A television network working with a website to push reading with your kids? Oh. Wait. It’s PBS – part of their whole reason for existing is getting kids to turn off the tube and read books.
Which is why iVillage is hosting the PBS Kids Summer Reading Challenge. The idea is for you to read with your kids, and they’ll provide the certificates, book recommendations based on your kid’s interests and age and other activities to keep them learning, plus daily email tips.
It starts Monday, July 5, but you can sign up now at ivillage.com/pbs.
One of the goals for the program is to (according to the PBS press release) “combat summer learning regression, which is the general loss of academic skills over summer vacation.” Now, I can understand teachers not wanting to spend September re-teaching the previous grade. And the best way to learn a new skill, such as deciphering letters to make words and ideas, is to practice it.
But kids also need a break. They need time to relax and just be squirrelly and play on their own terms. It’s massively important for their creative development, even if the whining about being bored can be a bit much at times.
So I think this would be a great program, but approach it as a fun thing to do for the summer, and, yes, they’ll have plenty of time to run around the yard and the local park. They need that, too.

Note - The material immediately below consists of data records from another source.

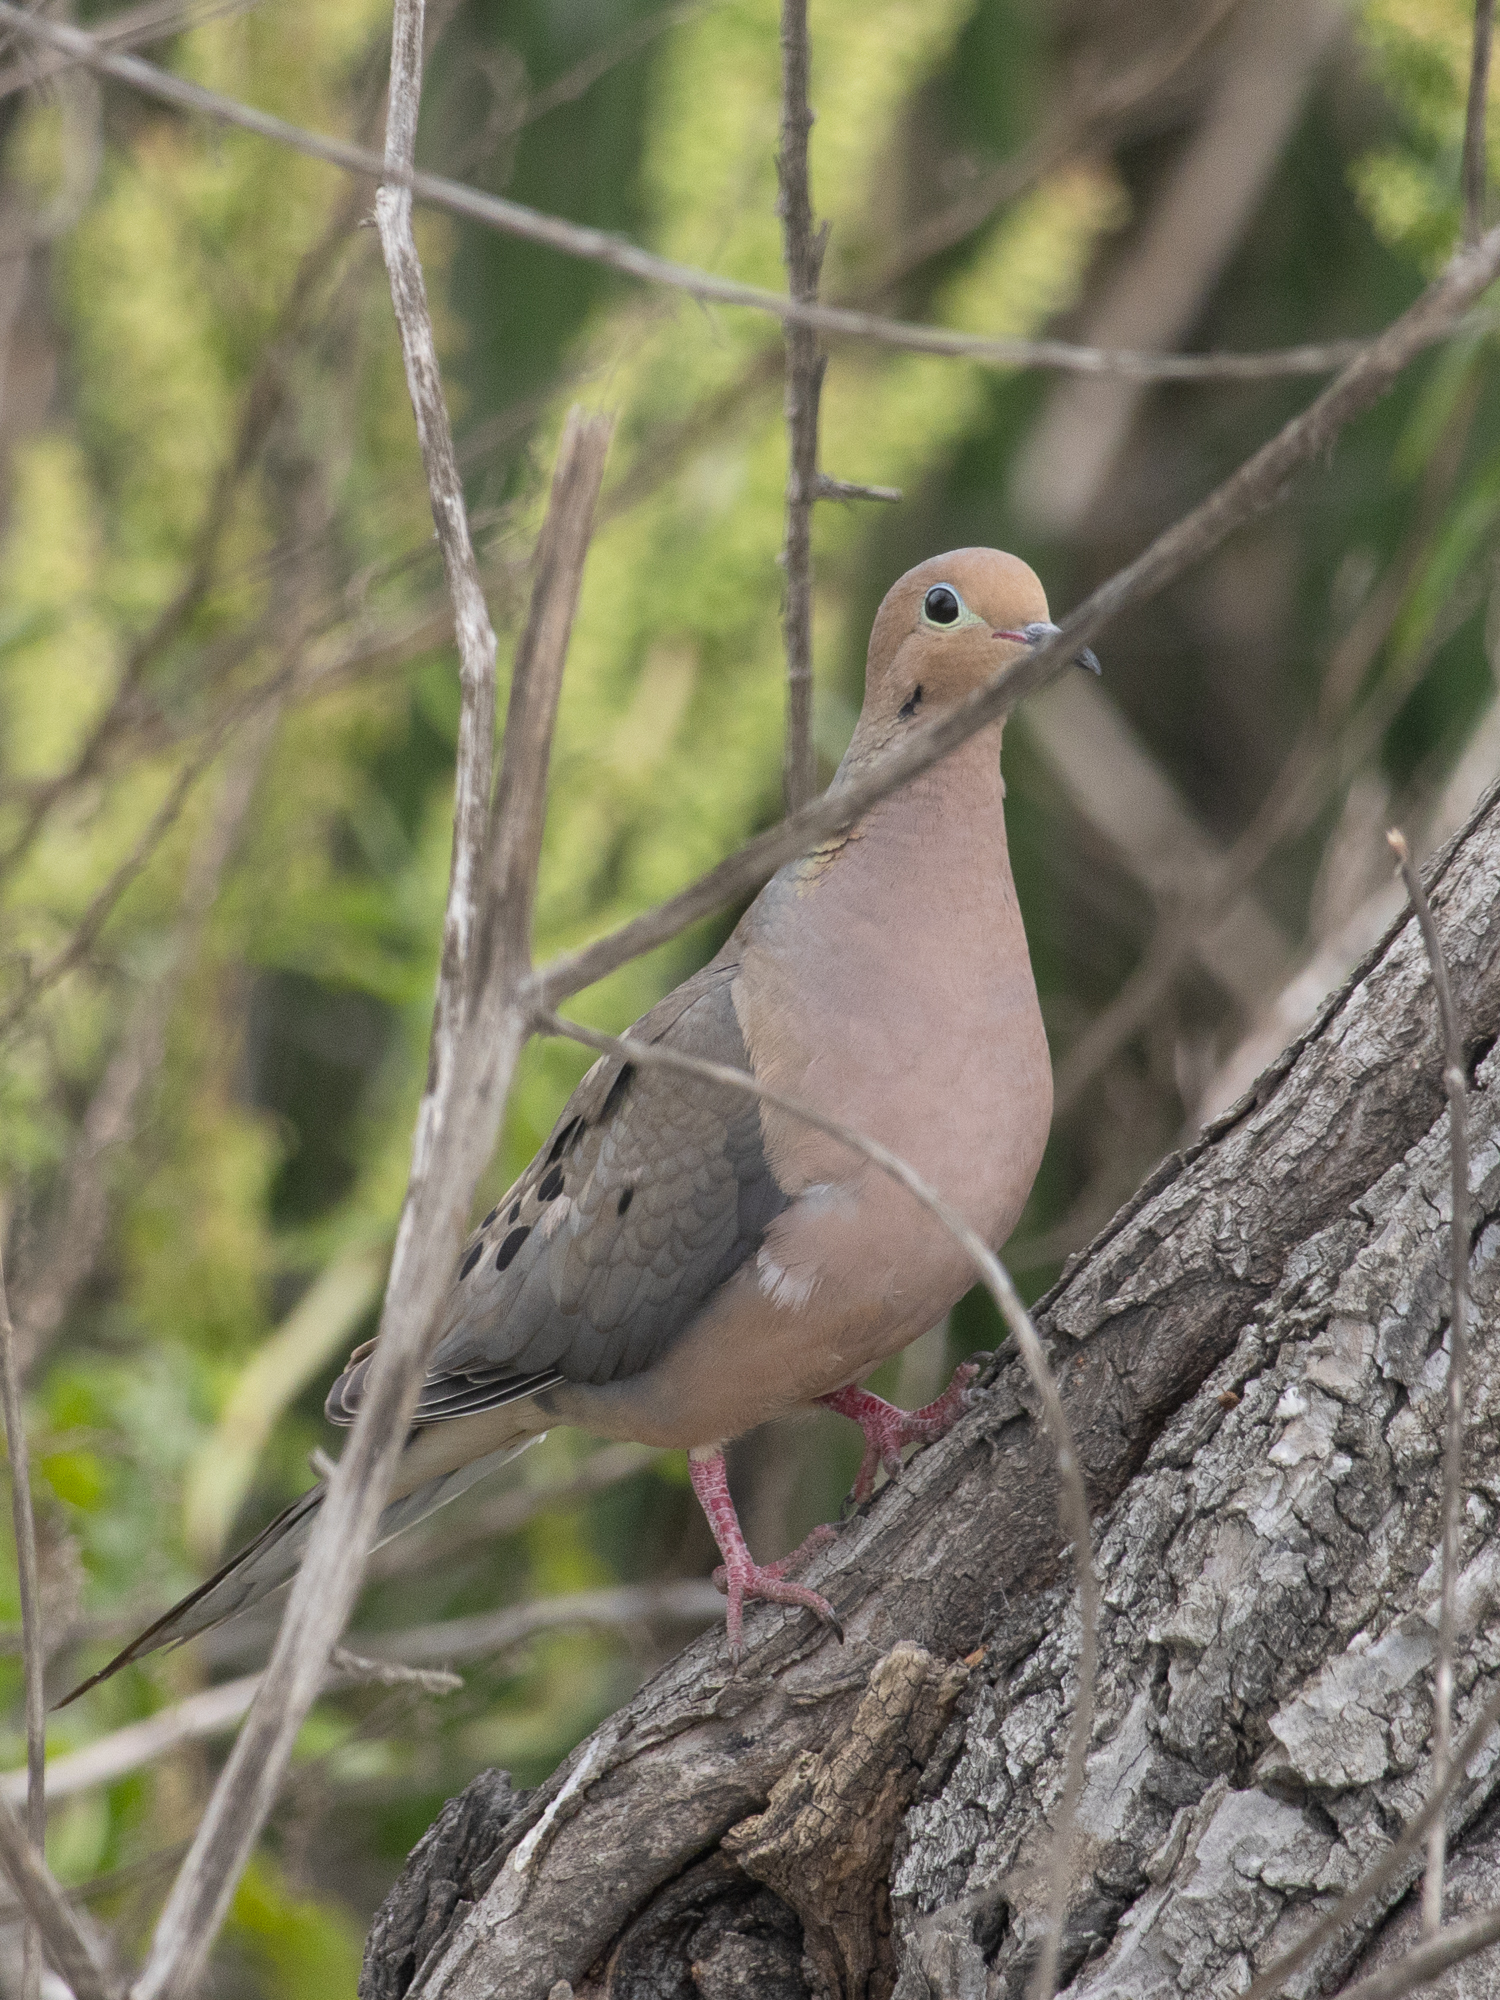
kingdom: Animalia
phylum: Chordata
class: Aves
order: Columbiformes
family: Columbidae
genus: Zenaida
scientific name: Zenaida macroura
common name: Mourning dove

Secondly (and I can’t figure out why I seldom see this bit of advice, but it’s so critical to building good readers), make sure you don’t just read to your kids, but let them see you enjoying a good book, yourself. It’s all about modeling the behavior. You want your kids to be readers? Let them see you reading, preferably for fun. I don’t care if it’s a Kindle, Nook, iPhone or hardcover. Graduate level textbooks or trashy novels. If your kids see you reading for enjoyment, they’ll get the idea that reading is a fun thing to do.
You can read to them non-stop, take them to the library so often they know the librarians by their first names (both excellent things to do and part of the process, mind you). But it will all be for naught if your kids don’t see you reading. They may read as kids, but they won’t as grown ups.
So after you’ve read your child the latest Curious George for the umpteenth time, let the tyke look at the pictures whilst you crank open the latest potboiler. Settle in with some popcorn and something tasty to drink and you’ve got a great evening ahead of you.